§ **EXERCISE PROMPT**
Among the entries below, determine how many lines contain the word "Arista" and state only that figure.

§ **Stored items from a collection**
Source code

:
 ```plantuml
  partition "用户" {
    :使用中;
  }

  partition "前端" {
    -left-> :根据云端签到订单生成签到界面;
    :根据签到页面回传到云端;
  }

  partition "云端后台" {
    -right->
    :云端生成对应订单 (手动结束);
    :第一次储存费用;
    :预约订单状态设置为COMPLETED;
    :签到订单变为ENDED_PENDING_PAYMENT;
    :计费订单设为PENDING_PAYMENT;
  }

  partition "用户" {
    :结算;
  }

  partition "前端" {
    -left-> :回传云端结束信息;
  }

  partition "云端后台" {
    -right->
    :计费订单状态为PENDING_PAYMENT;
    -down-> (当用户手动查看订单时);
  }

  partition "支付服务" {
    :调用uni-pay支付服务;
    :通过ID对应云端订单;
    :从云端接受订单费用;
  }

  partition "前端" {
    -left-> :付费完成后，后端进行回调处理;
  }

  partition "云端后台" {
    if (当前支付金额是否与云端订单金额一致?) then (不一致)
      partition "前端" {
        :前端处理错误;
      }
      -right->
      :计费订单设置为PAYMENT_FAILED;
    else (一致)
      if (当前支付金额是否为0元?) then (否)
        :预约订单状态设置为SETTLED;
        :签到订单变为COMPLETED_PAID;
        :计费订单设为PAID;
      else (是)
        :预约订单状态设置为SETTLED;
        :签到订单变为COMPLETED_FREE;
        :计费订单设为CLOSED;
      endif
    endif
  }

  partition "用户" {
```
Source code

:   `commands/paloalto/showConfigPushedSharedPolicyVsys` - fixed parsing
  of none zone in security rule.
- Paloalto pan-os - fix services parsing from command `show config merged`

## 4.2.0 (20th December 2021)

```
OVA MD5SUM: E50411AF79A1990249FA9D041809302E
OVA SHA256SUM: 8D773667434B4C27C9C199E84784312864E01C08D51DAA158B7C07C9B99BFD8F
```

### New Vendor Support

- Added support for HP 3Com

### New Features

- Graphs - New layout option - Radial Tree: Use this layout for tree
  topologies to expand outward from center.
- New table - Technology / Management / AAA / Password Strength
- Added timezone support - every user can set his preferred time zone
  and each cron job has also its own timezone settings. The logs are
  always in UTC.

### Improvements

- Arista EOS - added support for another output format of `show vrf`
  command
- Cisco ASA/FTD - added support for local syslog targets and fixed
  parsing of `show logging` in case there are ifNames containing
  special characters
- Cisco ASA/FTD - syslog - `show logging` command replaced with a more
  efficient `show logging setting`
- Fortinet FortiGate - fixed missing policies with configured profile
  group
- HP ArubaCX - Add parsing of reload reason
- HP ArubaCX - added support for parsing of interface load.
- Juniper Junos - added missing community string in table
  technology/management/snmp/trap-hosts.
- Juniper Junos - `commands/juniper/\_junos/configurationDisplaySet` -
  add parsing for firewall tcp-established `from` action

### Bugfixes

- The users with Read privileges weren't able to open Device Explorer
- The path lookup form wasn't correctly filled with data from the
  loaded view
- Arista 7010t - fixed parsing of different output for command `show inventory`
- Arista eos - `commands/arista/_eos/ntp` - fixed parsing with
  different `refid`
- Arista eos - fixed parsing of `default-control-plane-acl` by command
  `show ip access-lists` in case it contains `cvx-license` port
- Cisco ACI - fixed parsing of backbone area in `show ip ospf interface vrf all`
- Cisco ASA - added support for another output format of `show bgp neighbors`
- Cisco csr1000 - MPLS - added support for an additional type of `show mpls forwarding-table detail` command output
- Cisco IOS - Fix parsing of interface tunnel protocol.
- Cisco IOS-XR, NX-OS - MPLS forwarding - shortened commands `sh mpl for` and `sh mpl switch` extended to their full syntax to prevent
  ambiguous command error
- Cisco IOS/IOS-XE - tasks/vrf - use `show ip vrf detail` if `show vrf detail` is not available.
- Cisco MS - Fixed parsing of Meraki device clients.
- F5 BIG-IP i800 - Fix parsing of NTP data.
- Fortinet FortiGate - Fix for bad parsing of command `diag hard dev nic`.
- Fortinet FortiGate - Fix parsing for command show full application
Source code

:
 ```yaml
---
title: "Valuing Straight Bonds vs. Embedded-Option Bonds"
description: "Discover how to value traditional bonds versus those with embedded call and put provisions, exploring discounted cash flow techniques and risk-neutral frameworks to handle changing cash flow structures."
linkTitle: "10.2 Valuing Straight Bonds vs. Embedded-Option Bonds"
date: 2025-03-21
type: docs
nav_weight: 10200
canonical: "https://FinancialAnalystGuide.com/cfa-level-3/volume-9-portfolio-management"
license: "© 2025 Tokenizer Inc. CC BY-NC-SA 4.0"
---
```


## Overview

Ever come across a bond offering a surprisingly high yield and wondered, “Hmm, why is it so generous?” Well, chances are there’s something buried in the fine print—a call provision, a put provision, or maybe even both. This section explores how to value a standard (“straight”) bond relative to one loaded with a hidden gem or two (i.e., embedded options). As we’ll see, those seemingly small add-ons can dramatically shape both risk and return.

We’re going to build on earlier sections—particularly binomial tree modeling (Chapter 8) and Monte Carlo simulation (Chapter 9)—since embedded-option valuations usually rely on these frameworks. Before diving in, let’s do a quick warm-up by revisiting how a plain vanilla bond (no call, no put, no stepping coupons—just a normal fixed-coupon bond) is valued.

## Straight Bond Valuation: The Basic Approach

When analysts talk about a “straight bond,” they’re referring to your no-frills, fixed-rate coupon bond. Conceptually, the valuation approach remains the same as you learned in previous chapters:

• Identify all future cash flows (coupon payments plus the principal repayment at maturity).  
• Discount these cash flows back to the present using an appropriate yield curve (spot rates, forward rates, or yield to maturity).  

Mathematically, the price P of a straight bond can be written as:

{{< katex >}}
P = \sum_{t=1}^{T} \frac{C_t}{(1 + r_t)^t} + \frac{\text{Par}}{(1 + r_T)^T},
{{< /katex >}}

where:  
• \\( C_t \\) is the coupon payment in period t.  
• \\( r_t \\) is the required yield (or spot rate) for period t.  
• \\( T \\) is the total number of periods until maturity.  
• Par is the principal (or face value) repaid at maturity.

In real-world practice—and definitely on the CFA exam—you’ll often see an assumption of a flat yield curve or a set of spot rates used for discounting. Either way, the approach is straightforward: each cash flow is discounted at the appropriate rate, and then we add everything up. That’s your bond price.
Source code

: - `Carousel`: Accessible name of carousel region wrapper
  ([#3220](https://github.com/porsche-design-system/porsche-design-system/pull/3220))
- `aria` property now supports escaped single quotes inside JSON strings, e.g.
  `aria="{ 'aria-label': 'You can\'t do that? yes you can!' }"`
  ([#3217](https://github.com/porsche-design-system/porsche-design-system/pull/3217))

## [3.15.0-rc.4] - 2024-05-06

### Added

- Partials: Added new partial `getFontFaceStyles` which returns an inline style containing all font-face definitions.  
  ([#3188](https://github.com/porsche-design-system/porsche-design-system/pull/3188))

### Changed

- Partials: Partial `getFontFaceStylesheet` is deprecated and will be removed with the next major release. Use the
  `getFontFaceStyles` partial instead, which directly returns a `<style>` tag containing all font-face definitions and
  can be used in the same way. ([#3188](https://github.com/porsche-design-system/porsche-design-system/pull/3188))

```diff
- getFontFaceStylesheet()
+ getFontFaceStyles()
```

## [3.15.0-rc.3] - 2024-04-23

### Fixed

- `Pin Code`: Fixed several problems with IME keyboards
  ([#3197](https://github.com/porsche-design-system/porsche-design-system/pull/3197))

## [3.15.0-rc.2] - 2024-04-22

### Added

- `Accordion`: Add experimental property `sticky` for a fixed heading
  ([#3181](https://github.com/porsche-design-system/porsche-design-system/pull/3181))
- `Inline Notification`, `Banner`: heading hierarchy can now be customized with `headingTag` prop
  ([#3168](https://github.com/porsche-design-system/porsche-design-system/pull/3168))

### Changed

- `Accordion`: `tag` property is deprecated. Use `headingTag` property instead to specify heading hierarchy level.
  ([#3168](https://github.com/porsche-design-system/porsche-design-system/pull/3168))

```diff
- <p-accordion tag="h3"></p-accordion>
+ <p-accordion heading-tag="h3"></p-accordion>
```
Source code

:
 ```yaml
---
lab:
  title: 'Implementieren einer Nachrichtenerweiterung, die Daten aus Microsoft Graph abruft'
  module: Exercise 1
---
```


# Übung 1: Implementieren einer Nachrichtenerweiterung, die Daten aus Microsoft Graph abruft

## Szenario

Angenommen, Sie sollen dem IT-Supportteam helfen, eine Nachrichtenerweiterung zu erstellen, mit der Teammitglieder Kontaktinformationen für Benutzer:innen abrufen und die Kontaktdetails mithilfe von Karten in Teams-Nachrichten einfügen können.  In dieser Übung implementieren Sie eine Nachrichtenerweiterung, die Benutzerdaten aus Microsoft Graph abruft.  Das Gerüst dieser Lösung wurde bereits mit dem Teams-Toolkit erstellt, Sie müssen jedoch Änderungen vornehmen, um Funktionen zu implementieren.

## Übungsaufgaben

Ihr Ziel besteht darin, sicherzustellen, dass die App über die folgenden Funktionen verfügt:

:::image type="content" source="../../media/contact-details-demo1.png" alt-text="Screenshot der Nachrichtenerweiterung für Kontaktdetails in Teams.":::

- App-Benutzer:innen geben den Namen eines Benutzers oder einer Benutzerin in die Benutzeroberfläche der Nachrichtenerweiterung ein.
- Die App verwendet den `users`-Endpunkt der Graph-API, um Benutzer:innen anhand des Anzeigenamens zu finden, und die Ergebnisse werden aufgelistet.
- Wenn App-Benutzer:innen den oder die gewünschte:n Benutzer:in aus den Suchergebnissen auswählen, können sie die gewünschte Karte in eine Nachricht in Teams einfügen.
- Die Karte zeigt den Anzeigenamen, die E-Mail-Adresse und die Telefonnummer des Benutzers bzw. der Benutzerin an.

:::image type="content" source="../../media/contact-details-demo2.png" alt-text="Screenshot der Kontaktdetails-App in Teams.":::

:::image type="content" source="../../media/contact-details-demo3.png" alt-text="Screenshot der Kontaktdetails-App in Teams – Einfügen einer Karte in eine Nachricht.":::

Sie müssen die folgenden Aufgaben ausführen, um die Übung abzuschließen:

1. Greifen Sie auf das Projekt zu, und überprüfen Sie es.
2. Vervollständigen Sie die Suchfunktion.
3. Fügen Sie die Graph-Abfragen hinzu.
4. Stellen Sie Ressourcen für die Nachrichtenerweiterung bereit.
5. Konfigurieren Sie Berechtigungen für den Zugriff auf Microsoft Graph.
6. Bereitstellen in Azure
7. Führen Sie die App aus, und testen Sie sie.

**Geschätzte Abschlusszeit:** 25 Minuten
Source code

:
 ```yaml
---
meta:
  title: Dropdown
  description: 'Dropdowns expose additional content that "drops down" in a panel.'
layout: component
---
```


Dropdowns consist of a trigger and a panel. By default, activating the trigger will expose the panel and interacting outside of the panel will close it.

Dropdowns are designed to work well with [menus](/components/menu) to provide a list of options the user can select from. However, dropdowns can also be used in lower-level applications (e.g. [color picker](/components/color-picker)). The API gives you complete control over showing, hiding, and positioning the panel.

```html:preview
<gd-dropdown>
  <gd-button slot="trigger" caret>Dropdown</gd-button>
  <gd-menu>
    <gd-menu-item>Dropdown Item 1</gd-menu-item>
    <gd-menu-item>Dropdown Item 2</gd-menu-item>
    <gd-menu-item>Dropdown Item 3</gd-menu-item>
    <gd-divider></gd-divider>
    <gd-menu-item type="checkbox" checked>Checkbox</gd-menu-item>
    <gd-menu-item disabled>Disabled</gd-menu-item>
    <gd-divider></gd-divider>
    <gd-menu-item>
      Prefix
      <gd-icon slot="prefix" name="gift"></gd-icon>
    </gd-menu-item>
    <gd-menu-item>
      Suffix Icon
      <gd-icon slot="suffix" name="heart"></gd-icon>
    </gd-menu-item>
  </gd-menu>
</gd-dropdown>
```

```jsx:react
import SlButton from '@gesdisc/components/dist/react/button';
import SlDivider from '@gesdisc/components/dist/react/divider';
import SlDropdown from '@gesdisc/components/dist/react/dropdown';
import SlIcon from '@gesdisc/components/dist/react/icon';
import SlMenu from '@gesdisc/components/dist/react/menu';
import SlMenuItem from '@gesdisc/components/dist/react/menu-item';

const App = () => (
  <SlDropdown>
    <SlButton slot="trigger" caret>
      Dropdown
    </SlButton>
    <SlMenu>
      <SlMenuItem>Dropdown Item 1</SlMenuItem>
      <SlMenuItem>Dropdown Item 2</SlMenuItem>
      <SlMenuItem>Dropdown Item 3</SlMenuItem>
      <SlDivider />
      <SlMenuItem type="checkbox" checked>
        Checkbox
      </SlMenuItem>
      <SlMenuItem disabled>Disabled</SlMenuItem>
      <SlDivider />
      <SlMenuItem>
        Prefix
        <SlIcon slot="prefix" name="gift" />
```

§ **ANSWER TO THIS TASK**
4